→ **PROVIDED MATERIAL**:
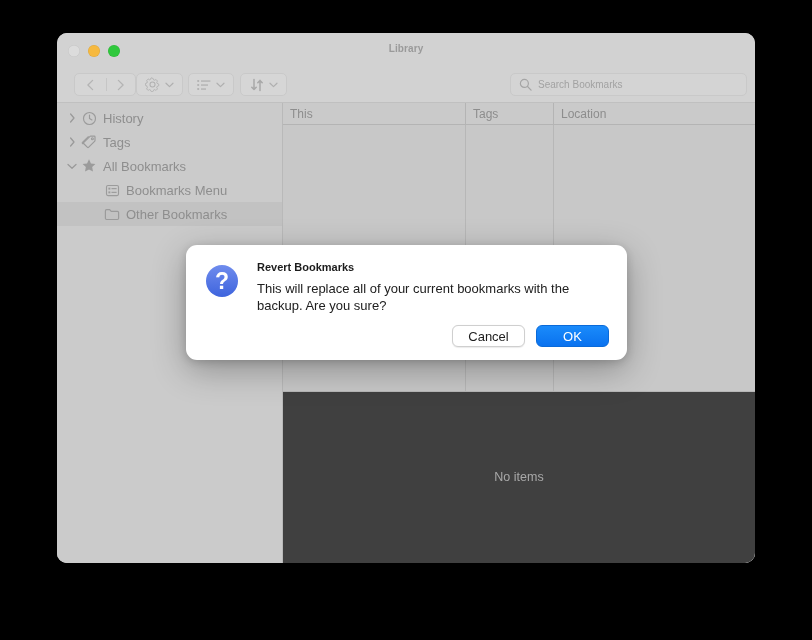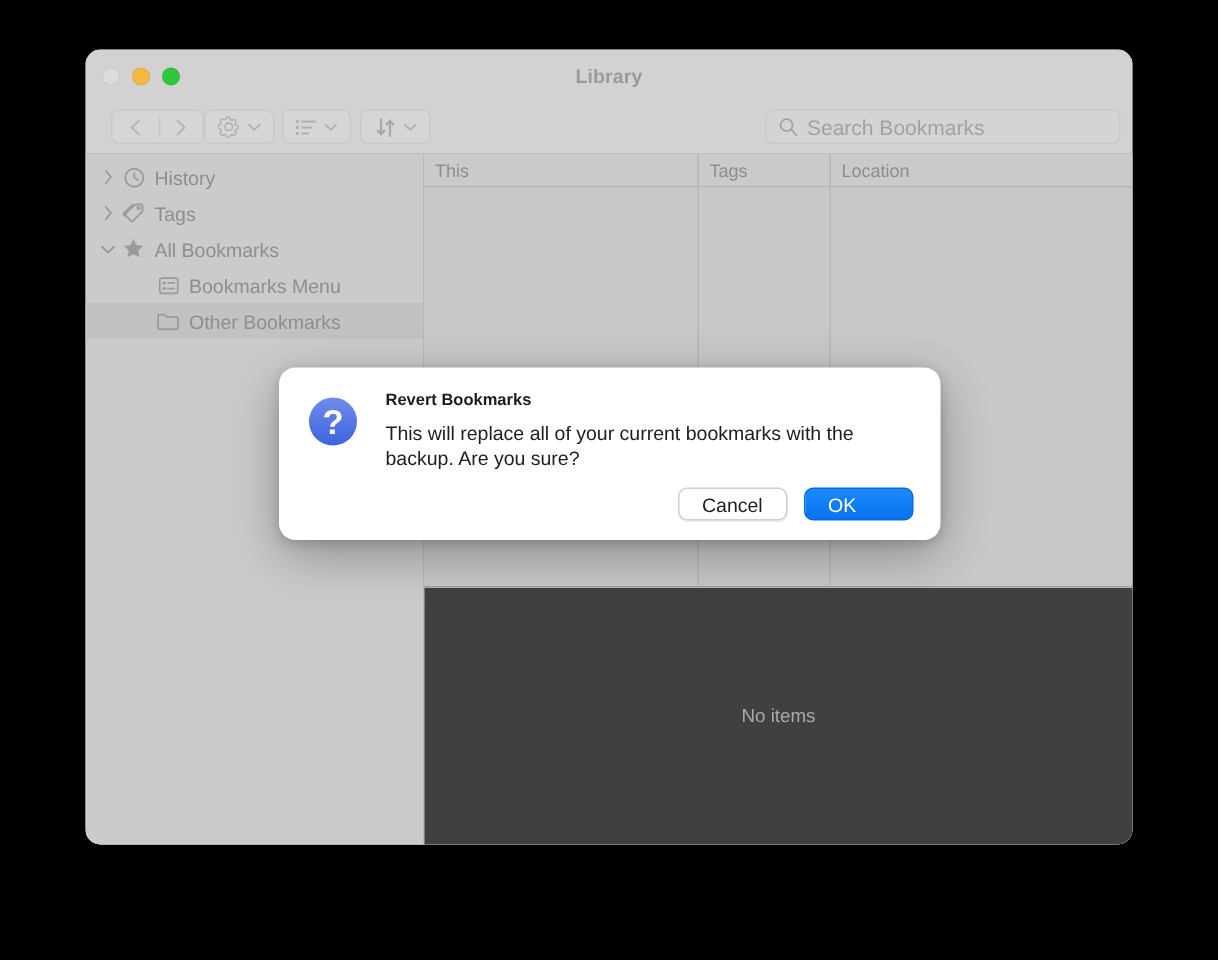--- a/index.html
+++ b/index.html
@@ -65,7 +65,7 @@
     right: 0;
     top: 10px;
     text-align: center;
-    font-size: 13px;
+    font-size: 10px;
     font-weight: bold;
     color: #9a9a9a;
     letter-spacing: 0.1px;

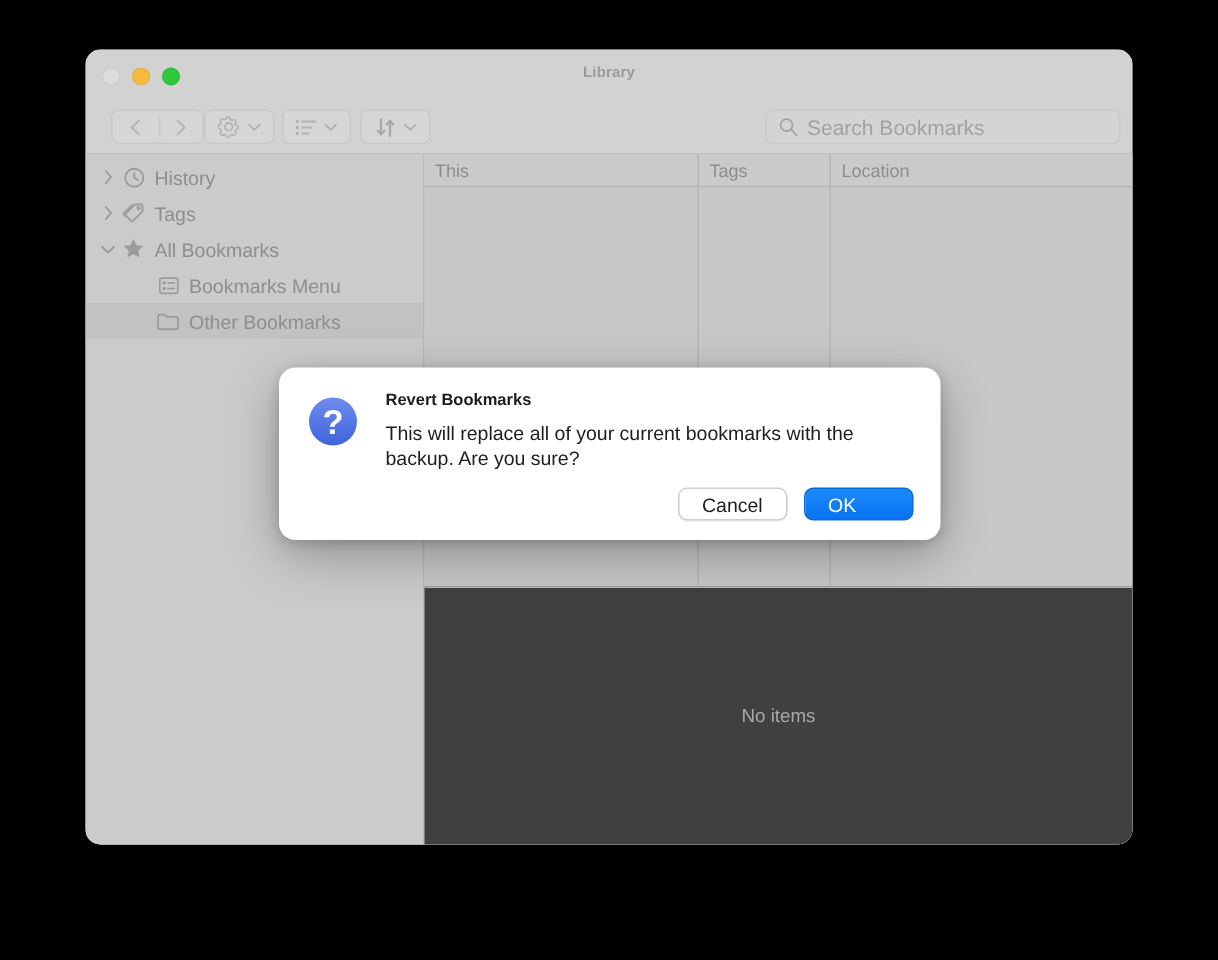--- a/index.html
+++ b/index.html
@@ -131,7 +131,7 @@
     gap: 6px;
   }
   #search-placeholder {
-    font-size: 14px;
+    font-size: 10px;
     color: #a2a2a2;
     line-height: 1;
   }

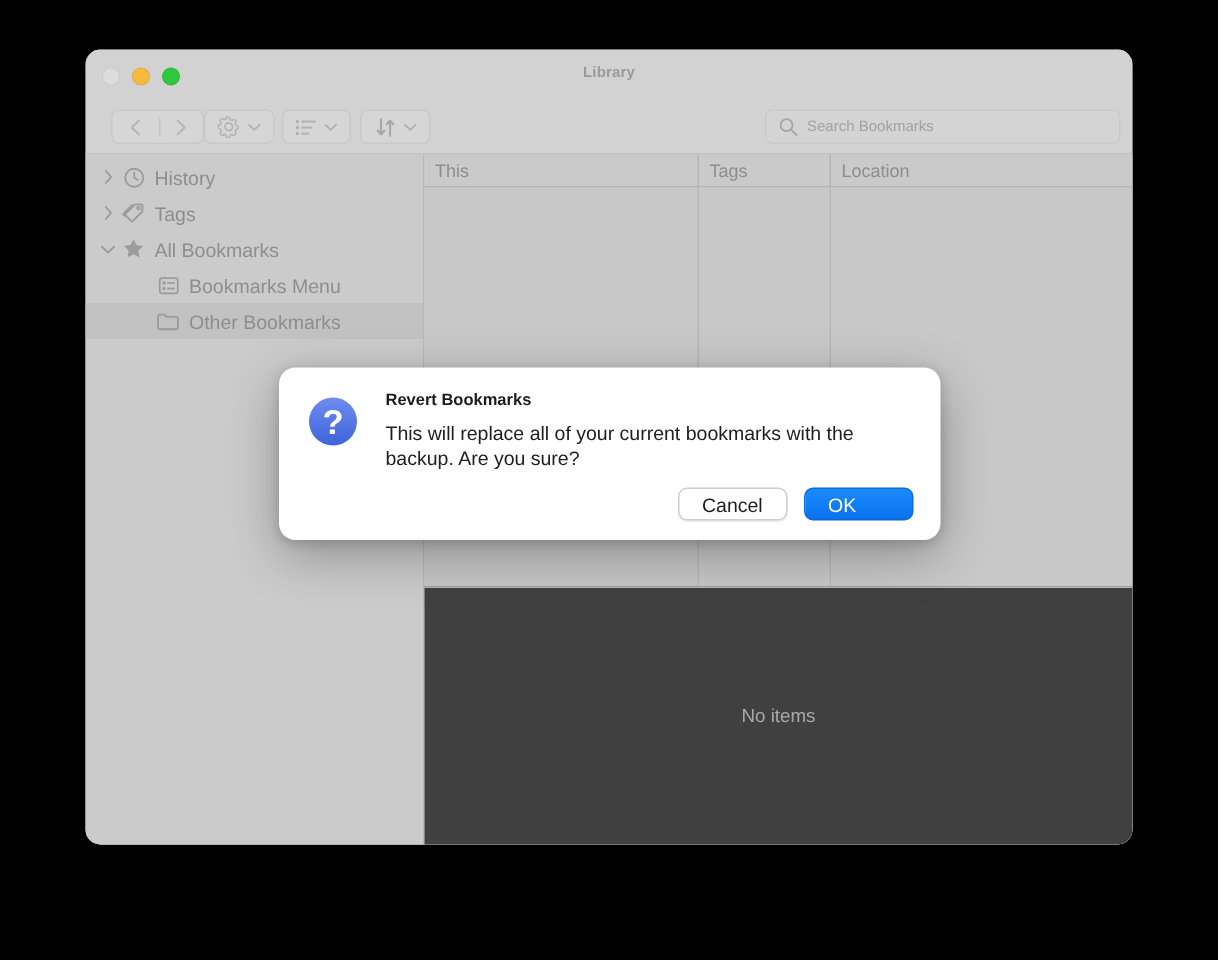--- a/index.html
+++ b/index.html
@@ -298,6 +298,7 @@
     line-height: 22px;
     padding: 0 15px;
     box-sizing: border-box;
+    text-align: center;
     cursor: default;
     white-space: nowrap;
   }

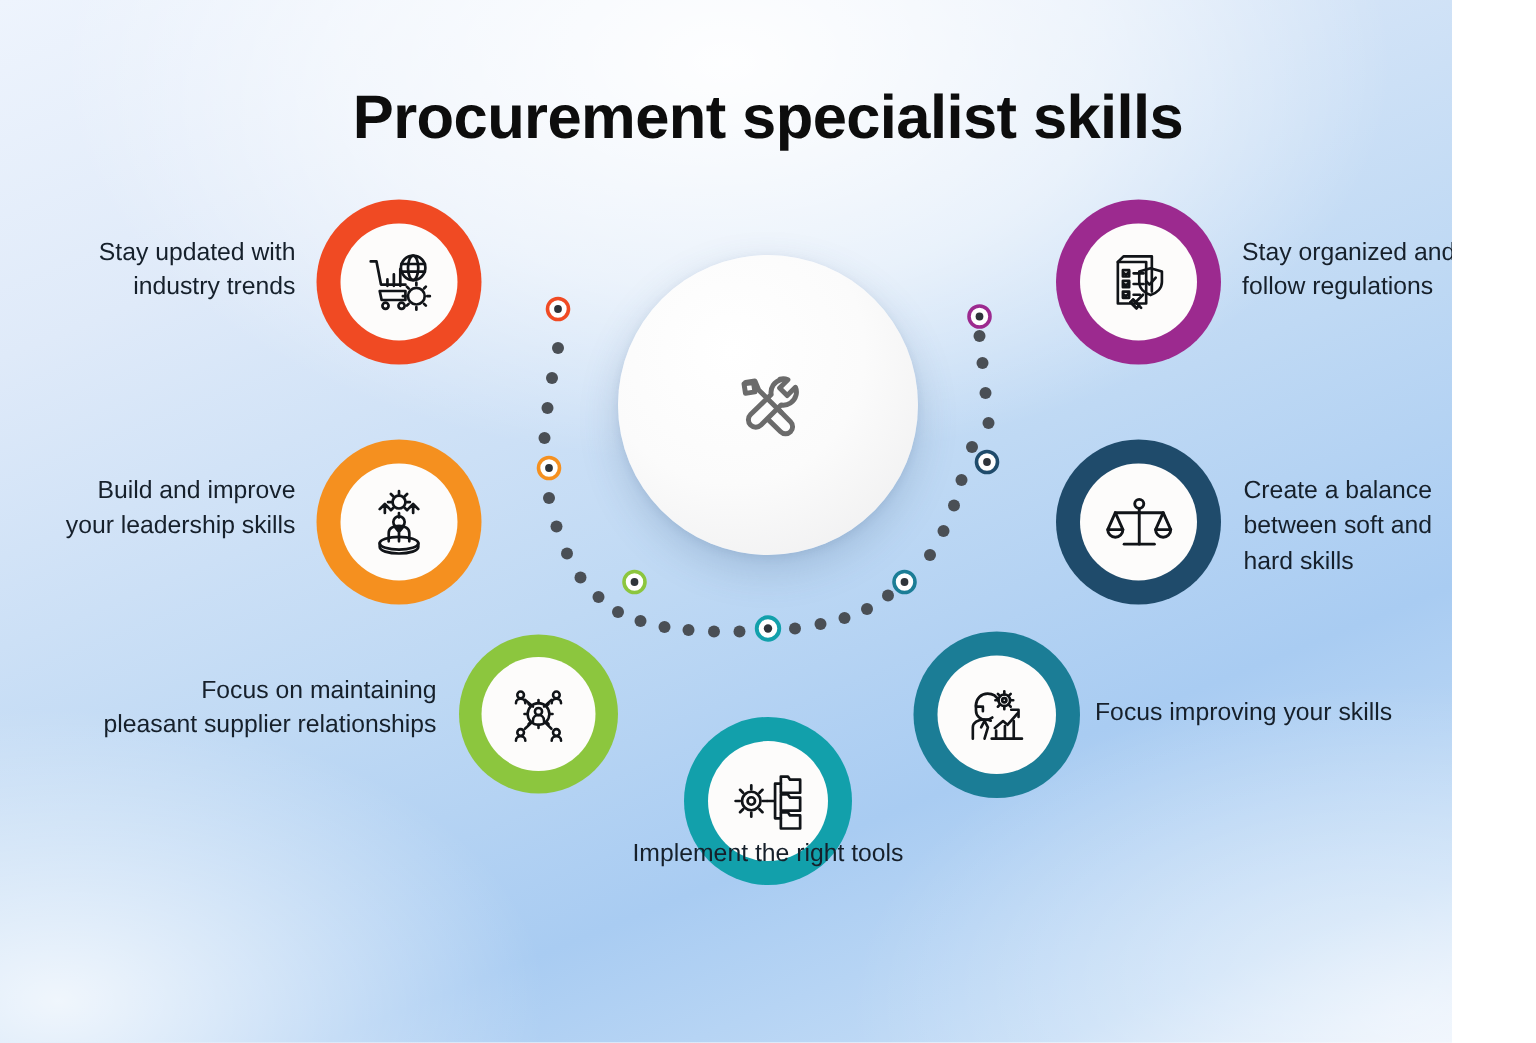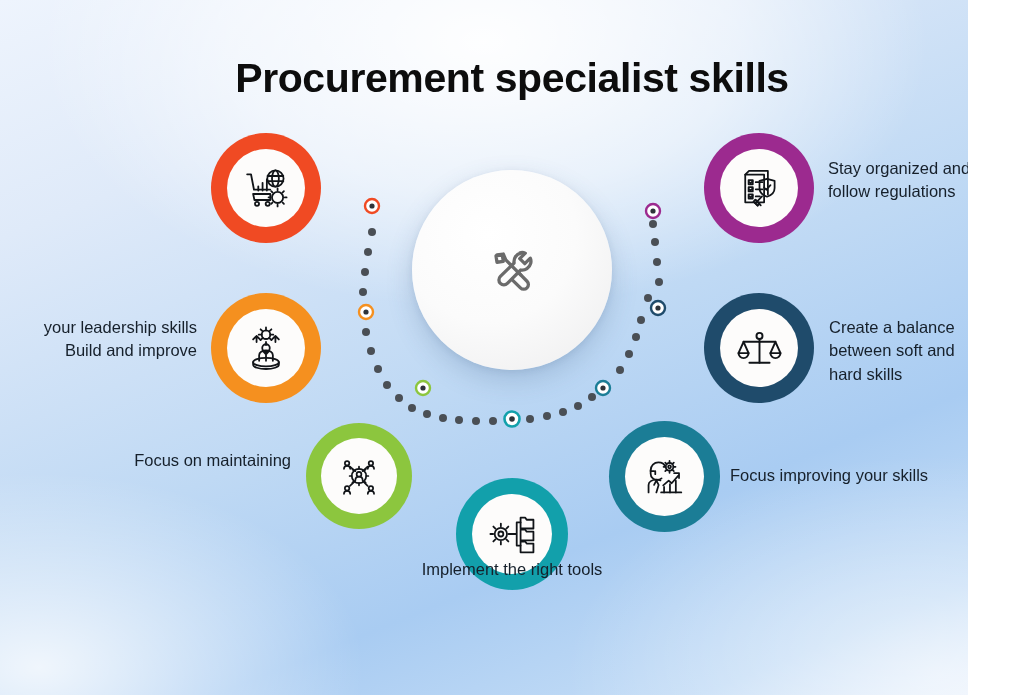--- a/index.html
+++ b/index.html
@@ -193,6 +193,10 @@
       </span>
     </div>
   </div>
+  <div class="label right-align" style="left:25px; top:157px; width:172px;">
+    <div>Stay updated with</div>
+    <div>industry trends</div>
+  </div>
 
   <div class="node" style="left:211px; top:293px; width:110px; height:110px; background:#f5901f;">
     <div class="disc" style="width:78px;height:78px;">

→ **ABOUT THIS TASK**: Say how many lines in the records contain the string "align". No other text is needed.

→ **ANSWER FOR THE TASK**: 3